Corporate leaders acknowledged their delight with their efforts on Tuesday.

“Pinterest has a long history of establishing guidelines that help to grow a welcoming community in cyberspace.” Pinterest noted in a statement that it is “constantly evaluating our guidelines and enforcement approaches” owing to the dynamic nature of the anti-disinformation battle.

TikTok came in second with 9 points, Meta came in eighth with 8, and YouTube came in sixth with 6 points. Despite the fact that LinkedIn and Wikipedia were not included in the scope of the analysis, the researchers stated that they visited other tech sites to share their experiences with users.

For years, social media researchers have been warning about the rise of climate change denial, claiming that the inability of internet platforms to aggressively delete false material adds to concerns such as increasing sea levels. Extreme weather events, particularly in Spanish-speaking nations, can elicit a spike in climate-related conspiracy theories, which are sometimes entwined with other types of misinformation, such as those regarding Covid.

In various ways, the platforms have begun to crack down on climate deception.

When Facebook was still known as Meta, the corporation stated in 2021 that it will identify and redirect users away from content that promotes climate change denial. Despite this, researchers from outside Facebook reported that the labels were not always used by Facebook.

In the same year, YouTube said that it will prohibit climate change doubters from selling their material on the site; nevertheless, the New York Times reported that some skeptics were still doing so as of May of this year.

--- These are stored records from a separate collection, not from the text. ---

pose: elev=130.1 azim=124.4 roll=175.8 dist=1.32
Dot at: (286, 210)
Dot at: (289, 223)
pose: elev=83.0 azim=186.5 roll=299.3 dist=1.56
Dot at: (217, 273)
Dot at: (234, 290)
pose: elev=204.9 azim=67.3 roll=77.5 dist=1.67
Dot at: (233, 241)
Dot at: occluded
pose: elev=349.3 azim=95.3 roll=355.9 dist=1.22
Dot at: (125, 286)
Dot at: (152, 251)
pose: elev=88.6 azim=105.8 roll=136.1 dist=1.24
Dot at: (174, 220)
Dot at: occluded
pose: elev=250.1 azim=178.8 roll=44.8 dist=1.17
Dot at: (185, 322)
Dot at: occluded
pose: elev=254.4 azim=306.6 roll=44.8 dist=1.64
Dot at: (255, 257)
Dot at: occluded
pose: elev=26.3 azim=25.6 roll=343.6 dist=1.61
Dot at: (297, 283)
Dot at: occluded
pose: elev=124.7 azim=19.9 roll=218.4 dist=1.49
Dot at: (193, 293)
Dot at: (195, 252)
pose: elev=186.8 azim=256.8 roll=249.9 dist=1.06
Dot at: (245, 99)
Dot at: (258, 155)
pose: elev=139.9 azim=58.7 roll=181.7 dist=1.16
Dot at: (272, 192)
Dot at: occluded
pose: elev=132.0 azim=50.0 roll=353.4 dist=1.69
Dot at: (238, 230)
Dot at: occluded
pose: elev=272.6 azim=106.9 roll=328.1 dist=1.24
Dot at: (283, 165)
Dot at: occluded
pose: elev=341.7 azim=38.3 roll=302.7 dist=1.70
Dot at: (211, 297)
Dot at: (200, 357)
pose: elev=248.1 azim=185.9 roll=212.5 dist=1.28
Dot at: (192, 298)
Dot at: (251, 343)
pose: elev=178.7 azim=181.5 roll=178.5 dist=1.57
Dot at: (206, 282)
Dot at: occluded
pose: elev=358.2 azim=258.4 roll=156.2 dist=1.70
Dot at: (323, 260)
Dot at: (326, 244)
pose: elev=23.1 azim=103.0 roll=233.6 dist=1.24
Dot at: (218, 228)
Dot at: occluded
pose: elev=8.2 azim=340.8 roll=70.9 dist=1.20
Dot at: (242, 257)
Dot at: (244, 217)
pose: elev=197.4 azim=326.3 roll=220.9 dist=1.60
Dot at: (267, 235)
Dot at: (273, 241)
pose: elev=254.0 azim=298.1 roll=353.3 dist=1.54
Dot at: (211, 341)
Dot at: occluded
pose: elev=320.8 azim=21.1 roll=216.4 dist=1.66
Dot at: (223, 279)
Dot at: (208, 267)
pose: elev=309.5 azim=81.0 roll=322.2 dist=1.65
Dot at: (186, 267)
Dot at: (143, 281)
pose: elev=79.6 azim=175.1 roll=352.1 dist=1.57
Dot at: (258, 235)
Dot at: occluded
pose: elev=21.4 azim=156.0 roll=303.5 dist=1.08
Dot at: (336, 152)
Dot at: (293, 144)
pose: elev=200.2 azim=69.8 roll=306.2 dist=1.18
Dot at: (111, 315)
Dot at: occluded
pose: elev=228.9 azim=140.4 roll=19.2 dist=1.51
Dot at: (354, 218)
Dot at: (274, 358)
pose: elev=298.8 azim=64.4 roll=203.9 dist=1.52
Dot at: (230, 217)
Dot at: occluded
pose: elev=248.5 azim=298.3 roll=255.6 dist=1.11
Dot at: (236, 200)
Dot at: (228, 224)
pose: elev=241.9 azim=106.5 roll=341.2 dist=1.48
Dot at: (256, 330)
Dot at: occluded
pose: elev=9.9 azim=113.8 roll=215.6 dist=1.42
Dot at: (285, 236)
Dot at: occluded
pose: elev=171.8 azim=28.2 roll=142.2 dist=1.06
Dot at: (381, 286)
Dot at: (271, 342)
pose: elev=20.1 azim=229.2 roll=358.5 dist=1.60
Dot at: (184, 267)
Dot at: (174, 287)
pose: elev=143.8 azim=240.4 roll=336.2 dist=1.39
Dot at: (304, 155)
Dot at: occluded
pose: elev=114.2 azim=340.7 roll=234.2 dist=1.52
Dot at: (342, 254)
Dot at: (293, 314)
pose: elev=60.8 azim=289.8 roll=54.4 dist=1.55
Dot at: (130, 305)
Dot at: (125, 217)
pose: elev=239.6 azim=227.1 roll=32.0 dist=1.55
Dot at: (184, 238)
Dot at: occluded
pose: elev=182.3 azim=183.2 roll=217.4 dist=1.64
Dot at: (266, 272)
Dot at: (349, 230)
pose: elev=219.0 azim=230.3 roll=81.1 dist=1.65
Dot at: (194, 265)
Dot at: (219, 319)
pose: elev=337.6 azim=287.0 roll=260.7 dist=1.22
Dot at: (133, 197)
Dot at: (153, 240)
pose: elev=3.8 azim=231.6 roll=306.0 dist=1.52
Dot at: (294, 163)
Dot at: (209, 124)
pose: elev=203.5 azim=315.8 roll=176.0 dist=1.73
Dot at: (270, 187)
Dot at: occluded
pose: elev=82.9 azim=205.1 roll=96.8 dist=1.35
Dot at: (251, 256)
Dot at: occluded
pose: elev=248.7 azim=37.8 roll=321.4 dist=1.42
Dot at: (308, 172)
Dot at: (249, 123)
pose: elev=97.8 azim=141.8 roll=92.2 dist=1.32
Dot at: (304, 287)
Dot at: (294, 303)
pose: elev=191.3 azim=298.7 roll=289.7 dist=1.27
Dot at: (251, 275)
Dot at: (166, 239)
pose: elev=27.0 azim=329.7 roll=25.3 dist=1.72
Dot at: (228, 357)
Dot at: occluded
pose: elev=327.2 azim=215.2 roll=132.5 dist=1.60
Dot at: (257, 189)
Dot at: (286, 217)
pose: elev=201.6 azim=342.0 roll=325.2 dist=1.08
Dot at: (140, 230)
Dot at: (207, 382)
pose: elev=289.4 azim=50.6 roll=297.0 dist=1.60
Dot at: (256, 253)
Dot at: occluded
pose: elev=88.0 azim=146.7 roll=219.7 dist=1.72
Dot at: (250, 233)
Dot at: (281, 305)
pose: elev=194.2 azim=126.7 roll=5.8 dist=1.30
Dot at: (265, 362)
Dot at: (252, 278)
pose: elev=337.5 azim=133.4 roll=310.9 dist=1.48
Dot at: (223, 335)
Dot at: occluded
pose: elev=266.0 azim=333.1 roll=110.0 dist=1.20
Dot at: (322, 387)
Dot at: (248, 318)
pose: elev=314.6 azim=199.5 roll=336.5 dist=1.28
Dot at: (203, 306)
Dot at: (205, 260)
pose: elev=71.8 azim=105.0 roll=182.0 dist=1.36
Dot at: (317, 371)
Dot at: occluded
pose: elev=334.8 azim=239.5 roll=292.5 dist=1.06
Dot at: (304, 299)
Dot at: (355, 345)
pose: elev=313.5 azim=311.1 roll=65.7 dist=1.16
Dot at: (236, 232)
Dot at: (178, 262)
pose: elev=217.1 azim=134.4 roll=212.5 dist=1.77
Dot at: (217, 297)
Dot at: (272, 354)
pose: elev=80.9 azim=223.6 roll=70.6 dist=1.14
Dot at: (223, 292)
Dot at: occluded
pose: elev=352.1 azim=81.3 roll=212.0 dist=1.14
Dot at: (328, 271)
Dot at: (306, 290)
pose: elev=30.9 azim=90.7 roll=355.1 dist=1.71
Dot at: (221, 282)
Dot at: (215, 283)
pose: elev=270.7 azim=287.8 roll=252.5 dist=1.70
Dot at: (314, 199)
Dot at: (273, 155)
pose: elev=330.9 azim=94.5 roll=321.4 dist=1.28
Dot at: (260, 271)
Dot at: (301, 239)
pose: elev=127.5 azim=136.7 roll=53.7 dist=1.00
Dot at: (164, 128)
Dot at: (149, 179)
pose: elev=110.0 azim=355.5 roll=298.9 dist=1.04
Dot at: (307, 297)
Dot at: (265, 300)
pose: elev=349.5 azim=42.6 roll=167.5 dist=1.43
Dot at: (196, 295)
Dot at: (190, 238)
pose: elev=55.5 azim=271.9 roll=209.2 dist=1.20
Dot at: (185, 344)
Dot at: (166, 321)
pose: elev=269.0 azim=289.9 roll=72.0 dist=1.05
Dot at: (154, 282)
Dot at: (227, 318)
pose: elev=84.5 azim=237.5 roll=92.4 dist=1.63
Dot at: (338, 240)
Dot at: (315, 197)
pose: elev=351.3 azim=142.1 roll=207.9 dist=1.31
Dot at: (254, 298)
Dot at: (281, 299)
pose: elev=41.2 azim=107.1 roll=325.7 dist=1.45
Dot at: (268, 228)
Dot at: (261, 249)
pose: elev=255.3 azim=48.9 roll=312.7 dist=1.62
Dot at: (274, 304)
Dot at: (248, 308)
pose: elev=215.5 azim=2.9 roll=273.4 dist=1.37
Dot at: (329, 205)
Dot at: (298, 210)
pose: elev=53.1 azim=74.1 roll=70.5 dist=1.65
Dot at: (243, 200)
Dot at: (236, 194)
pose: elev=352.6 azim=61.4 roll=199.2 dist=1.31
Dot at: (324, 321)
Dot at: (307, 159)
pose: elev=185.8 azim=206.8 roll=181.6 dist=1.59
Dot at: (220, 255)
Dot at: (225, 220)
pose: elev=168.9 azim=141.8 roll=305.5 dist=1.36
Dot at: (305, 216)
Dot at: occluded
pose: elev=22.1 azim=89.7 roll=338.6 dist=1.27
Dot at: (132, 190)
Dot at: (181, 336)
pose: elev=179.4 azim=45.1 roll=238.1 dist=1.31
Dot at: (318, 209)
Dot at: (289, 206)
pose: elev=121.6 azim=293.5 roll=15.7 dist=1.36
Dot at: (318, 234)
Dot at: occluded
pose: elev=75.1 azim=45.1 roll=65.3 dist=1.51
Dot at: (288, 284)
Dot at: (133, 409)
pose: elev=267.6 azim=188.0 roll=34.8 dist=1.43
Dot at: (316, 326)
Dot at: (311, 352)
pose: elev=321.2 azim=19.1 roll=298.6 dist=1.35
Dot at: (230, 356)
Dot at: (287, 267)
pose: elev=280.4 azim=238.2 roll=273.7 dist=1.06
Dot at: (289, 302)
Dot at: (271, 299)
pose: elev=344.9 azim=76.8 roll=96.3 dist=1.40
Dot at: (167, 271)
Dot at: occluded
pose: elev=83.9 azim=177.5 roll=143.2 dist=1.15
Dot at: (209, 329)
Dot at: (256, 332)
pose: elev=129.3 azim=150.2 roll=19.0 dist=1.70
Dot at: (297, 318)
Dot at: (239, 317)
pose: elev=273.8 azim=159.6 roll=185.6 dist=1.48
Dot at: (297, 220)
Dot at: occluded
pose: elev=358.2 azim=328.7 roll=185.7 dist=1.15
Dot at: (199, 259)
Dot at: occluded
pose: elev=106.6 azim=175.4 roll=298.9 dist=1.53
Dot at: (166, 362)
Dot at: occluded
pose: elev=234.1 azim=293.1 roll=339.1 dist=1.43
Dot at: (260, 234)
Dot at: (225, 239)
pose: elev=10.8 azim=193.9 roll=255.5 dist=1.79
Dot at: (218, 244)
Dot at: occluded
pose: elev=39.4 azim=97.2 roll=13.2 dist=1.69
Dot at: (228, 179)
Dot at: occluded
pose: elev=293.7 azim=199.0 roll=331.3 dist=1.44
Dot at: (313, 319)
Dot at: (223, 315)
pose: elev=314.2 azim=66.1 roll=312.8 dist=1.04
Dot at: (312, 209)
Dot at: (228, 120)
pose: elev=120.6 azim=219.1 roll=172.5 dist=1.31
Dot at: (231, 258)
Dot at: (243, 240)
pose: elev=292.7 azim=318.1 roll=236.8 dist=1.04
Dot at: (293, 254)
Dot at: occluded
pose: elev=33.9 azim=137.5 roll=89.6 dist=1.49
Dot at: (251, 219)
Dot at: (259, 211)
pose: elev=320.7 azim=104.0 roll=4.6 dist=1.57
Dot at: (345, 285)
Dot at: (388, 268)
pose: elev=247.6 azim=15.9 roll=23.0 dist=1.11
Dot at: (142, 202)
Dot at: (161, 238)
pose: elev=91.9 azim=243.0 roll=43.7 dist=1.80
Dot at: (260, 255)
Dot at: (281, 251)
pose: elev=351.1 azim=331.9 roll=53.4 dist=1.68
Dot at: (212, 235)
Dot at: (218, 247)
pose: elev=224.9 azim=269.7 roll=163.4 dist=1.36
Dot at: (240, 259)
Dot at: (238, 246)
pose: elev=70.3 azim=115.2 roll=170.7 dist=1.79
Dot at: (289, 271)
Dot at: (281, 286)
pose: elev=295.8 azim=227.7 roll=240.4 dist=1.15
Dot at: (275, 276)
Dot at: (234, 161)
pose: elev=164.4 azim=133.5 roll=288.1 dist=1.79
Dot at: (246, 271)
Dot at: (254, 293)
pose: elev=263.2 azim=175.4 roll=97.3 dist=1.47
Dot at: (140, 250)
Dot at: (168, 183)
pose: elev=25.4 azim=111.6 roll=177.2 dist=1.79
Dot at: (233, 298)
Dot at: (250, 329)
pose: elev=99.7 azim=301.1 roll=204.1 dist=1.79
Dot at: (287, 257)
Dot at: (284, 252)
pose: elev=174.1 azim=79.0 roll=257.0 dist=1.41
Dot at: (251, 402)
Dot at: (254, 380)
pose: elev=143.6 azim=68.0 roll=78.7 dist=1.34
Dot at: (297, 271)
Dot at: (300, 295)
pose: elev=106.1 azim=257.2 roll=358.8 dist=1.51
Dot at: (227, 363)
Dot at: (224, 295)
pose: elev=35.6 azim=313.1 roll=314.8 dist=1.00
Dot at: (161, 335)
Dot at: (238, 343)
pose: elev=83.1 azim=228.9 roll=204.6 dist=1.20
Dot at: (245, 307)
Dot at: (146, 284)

Following the release of the climate report card, YouTube issued the following statement: “Our climate change policy explicitly prohibits the monetization of content that denies the existence of climate change, as well as ads that promote these claims.” We do not remove advertising from videos that involve debate or arguments on climate change subjects, such as public policy or research, but we do remove commercials from videos that explicitly or indirectly dispute the scientific consensus on climate change. Our algorithms also do not like or surface anything that spreads climate change misinformation.

YouTube has also said that its search and recommendation algorithms promote information from reliable sources.

TikTok did not respond immediately to the results. Meta did not respond immediately when we requested for comment.

The scorecard focused on the limits themselves and their extent, rather than how closely social networking services enforced them.

Bringing the average down: It said that none of the platforms offered researchers and academics with sufficient access to anonymised data on content and advertising.